大腸菌に「〇✕ゲーム」を教えることに成功!
現在、人工知能の一種である「ニューラルネット」は、チェスの世界チャンピオンや将棋の名人を負かせるほどに進歩しています。
ニューラルネットではコンピューター内の仮想空間に仮想のニューロンが配置されており、与えられた条件(入力)に対するニューラルネットの判断(出力)を繰り返し評価することで、人間のように学習することが可能になっています。
一方で近年では、現実世界の材料に工夫をこらすことで、ニューラルネットを実体化させる試みも盛んに行われるようになってきました。
そのなかでも注目されているのが、生きている細胞の生命活動を利用する方法です。
大腸菌などの菌類の生命活動を遺伝子操作と学習で再プログラムし、特定の条件下で最適な判断ができるようになれば、学習可能な生体材料として機能できるからです。
そこで今回、スペインの国立研究評議会(CSIC)の研究者たちは、遺伝子操作した大腸菌を材料にして3マス×3マスの「〇✕ゲーム」ができる人工知能を作ることにしました。
「〇✕ゲーム」は一見すると非常に単純なゲームに思えますが、プレイを行うには適切な状況認識や意思決定といった、人工知能に必要な基礎が含まれています。
研究に当たってはまず、特定の化学物質に反応して赤色を発する遺伝子が活性化される大腸菌が作られ、〇✕ゲームの各マスに配置されました。
各マスには対応する化学物質が紐づけられており、人間のプレーヤーが「✕」マークを設定するごとにマスに対応する化学物質が大腸菌たちに与えられます。

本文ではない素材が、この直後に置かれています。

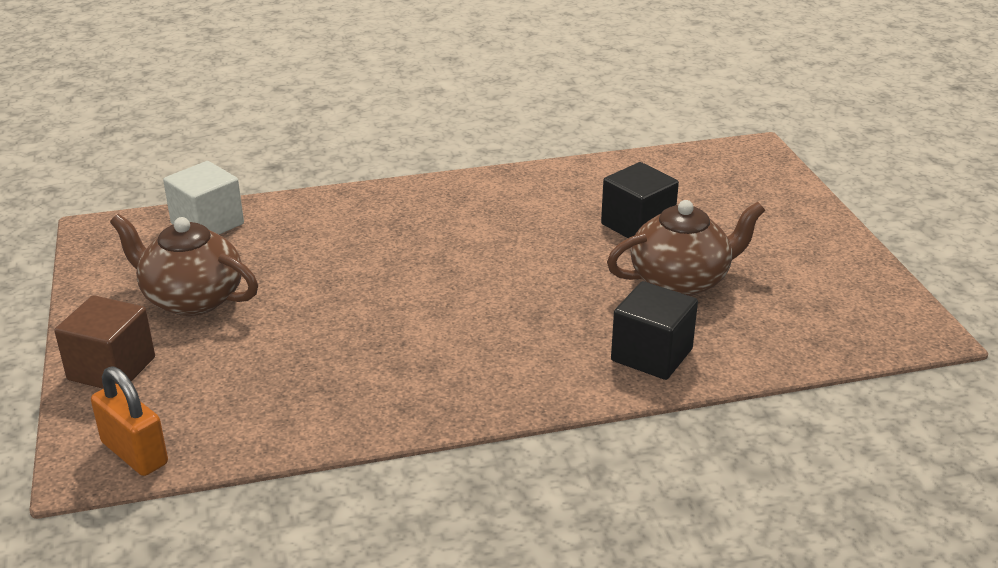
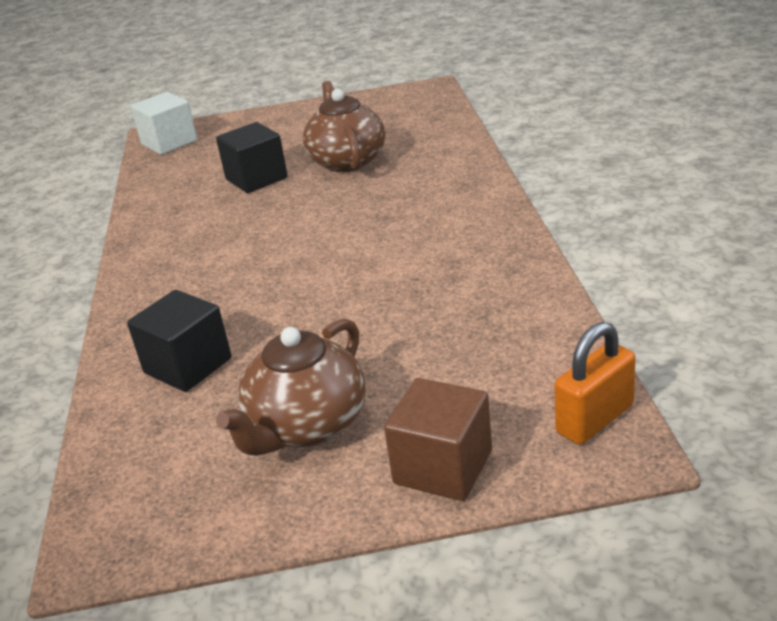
camera: 80 degrees left, 0 degrees up
(207, 224) = (132, 440): white cube -> white cube (169, 143)
(651, 355) = (446, 170): black cube -> black cube (188, 366)

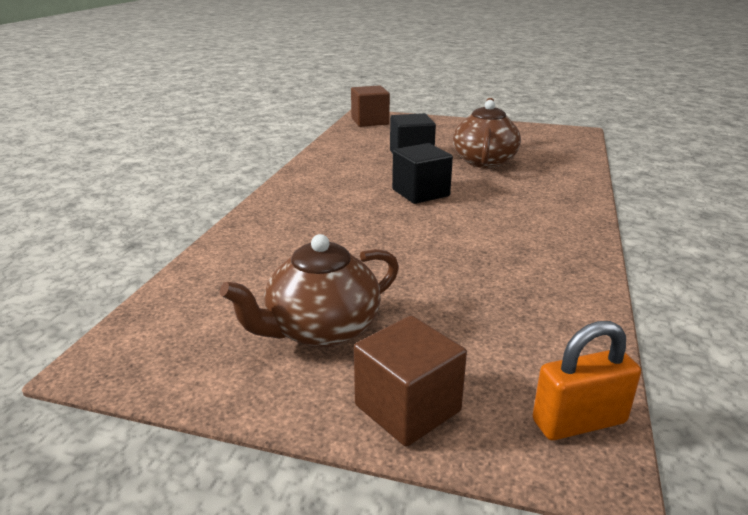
camera: 20 degrees right, 5 degrees down
(169, 143) = (370, 121): white cube -> brown cube
(188, 366) = (271, 257): black cube -> black cube (420, 193)

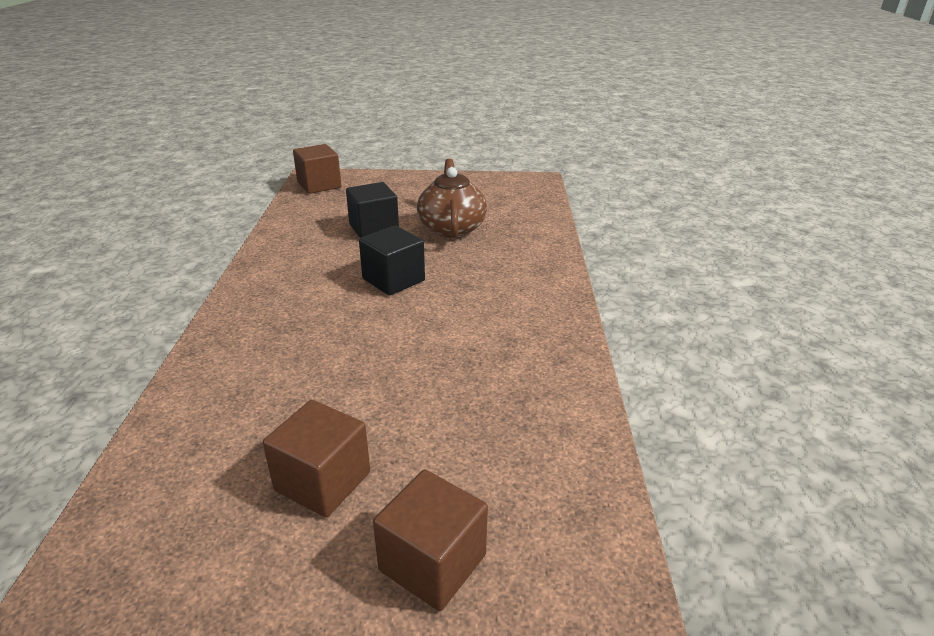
camera: 15 degrees left, 5 degrees up
(320, 330) = (323, 481): brown teapot -> brown cube
(579, 422) = (596, 543): orange padlock -> none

たとえば人間のプレーヤーが最初に真ん中のマス⑤の位置に「✕」を設置すると、周囲の8マスに存在する大腸菌たちにはマス⑤に対応する「化学物質5」が与えられます。
大腸菌にはマス目を見て認識することができませんが、マスに対応した化学物質を与えることで、人間の選んだマスを知ることができます。
人間のマス目選択が終わると、次は大腸菌のターンになります。
このとき大腸菌たちの選択として「〇」が設定されるのは、最も赤色が濃い場所になります。
実はマス目ごとに設定された化学物質にはそれぞれ、大腸菌の内部に仕込まれた、赤色を発するための遺伝子を活性化する効果があるのです。
ただ、どのマスにいる大腸菌が最も赤くなるかは、この時点ではランダムです。
上の図では例としてマス①に「〇」が設置されている様子を示しています。
以降は同じような操作が続き、人間の選択に対応する化学物質が残りの大腸菌に与えられ、大腸菌は最も赤く光るマスを選んでいきました。
ただ大腸菌にとって残念なことに、結果がどうなるかは明らかです。
人間側は意図的に3連を狙って行動する一方で、大腸菌側はランダムにマスを選ぶだけなので勝つことはほぼ不可能だからです。
上の図では人間が勝利し、大腸菌側が負けている例を示しています。
大腸菌は運よくマス⑥に入り込むことで人間のあがりを1度阻止できましたが、結局は人間に負けてしまいます。
問題はここからです。
研究では負けたペナルティーとしてマス①・マス③・マス⑥にいる大腸菌たちに対して死なない程度に抗生物質が投与されます。
抗生物質は大腸菌にとっては嫌なものであり、大腸菌たちに自らの選択(赤く光るパターン)が間違いであったことを学習させることになります。
研究ではこのような勝負とペナルティーとしての抗生物質の投与が繰り返されていきました。
すると大腸菌たちは与えられる化学物質と赤く光るべき場所(選択する場所)の関係を構築していき、僅か8回の勝負だけで「〇✕ゲームで人間の3連達成を適切に妨害する」ようになっていることが判明しました。
各マスの大腸菌たちがニューロンの代替となり、抗生物質が神経伝達物質の代替となることで、ニューラルネットのような学習システムが構築されていたのです。
ただこの実験で大腸菌が人間に勝つことはありませんでした。
これはそもそも研究がそこまで目指していなかったためで、大腸菌に「〇✕ゲーム」に勝つメリットは学習させておらず、人間が常に先行真ん中取りをしていたためです。
しかし、明らかに大腸菌がゲームに負けづらくなったのは事実のようです。
この結果は大腸菌のような神経細胞とはまるで異なる細胞でも、その生命活動を利用することで人工知能にできることを示します。